Asymptotic expansions for the zeros of certain special functions (Q1612402)

In this paper asymptotic formulae for the zeros of the cosine-integral \(Ci(x)\), the Struve function \(H_0(x)\) as well as the Kelvin functions are derived showing an acceptable degree of accuracy. By using the standard technique by \textit{F. W. J. Olver} [Asymptotics and special functions, Chapter 1, Academic Press, New York (1974; Zbl 0303.41035)] the obtained expression for \(Ci(x)\) gives more than 10D accuracy for all roots beyond the ninth. The corresponding expansion to \(H_0(x)\) [see \textit{M. Abramowitz} and \textit{I. A. Stegun}, Handbook of mathematical functions (Reprint of the 1972 ed.), Chapter 12, J. Wiley Publ., New York (1984; Zbl 0643.33001)] can compute the first zeros with an increasing accuracy.
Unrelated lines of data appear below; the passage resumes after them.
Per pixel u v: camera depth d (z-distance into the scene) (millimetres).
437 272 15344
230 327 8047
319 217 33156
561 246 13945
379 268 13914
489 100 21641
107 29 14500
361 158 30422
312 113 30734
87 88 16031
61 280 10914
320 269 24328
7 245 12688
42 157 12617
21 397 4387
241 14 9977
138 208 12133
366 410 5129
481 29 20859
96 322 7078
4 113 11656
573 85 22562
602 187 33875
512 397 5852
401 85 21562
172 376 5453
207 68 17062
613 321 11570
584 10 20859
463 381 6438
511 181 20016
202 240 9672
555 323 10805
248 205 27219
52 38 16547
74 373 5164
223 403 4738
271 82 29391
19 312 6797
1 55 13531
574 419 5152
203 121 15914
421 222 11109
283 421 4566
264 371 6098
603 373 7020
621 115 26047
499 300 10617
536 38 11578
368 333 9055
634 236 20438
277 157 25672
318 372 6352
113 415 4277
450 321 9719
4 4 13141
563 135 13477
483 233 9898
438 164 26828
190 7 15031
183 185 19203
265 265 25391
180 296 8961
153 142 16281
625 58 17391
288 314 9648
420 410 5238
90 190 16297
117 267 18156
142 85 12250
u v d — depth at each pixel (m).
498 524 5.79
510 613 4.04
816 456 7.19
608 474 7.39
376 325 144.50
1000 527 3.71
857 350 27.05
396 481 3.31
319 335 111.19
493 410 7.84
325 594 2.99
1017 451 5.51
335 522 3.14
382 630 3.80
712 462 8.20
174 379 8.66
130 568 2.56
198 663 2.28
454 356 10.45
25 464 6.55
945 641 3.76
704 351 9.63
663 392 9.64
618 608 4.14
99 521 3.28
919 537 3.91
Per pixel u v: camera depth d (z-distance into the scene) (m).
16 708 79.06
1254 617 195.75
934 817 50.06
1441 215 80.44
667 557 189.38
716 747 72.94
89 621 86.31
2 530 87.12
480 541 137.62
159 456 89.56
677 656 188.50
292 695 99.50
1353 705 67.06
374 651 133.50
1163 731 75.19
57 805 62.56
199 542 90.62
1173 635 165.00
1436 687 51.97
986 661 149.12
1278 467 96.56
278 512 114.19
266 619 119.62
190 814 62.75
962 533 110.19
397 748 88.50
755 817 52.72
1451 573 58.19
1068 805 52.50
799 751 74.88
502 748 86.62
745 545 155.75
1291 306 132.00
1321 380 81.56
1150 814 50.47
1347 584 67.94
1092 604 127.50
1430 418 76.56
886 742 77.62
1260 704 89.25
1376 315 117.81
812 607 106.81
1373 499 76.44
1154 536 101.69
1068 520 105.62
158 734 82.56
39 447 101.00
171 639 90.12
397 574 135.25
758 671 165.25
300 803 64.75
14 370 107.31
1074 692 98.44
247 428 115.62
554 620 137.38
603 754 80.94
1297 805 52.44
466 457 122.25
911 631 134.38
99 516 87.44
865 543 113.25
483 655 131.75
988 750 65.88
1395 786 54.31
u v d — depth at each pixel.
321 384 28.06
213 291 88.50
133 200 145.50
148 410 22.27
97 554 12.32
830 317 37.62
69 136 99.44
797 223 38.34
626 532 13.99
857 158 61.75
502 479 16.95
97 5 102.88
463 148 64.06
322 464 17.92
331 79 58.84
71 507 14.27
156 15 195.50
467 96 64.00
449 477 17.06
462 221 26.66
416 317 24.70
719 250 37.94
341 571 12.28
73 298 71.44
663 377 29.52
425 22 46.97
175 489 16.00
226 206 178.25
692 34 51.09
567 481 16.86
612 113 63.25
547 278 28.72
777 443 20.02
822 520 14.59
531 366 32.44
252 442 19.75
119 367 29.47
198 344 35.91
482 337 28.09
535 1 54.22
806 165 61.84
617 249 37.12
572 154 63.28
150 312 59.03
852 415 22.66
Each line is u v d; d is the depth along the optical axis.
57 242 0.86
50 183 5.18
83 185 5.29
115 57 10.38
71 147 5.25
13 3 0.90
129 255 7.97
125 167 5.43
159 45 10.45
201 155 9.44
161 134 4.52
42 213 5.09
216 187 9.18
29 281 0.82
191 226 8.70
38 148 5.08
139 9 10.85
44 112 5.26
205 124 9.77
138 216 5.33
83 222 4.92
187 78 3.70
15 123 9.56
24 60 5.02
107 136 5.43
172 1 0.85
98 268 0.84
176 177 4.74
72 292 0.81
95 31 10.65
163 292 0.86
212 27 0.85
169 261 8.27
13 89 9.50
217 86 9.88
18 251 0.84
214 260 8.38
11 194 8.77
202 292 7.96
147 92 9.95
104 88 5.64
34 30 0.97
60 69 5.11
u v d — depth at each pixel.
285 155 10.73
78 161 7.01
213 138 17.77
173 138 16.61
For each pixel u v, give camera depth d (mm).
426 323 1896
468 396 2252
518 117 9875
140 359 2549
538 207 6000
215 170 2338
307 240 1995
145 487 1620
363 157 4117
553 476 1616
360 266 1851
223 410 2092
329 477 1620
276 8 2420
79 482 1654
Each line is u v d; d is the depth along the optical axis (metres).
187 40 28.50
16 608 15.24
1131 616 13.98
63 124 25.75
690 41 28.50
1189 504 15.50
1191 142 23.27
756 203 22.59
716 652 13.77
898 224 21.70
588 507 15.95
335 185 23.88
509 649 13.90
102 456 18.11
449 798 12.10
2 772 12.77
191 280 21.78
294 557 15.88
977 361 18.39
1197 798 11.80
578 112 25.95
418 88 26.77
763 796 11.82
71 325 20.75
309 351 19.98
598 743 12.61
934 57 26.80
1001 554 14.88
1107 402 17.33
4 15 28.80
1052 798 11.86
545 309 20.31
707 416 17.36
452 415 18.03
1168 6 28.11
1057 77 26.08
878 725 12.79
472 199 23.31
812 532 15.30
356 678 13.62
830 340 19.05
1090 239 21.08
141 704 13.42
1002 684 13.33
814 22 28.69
Finally, the author extends the available terms in the general asymptotic expansion [\textit{M. Abramowitz} and \textit{I. A. Stegun}, loc. cit., Section 9.10] which applies to the zeros of the Kelvin functions \(\text{ber}_n\), \(\text{bei}_n\), \(\text{ker}_n\), \(\text{kei}_n\), providing with a good numerical evidence. A recent paper by \textit{B. R. Fabijonas} and \textit{F. W. J. Olver} [SIAM Rev. 41, 762-773 (1999; Zbl 1053.33003)] does a similar task for the zeros of Airy functions.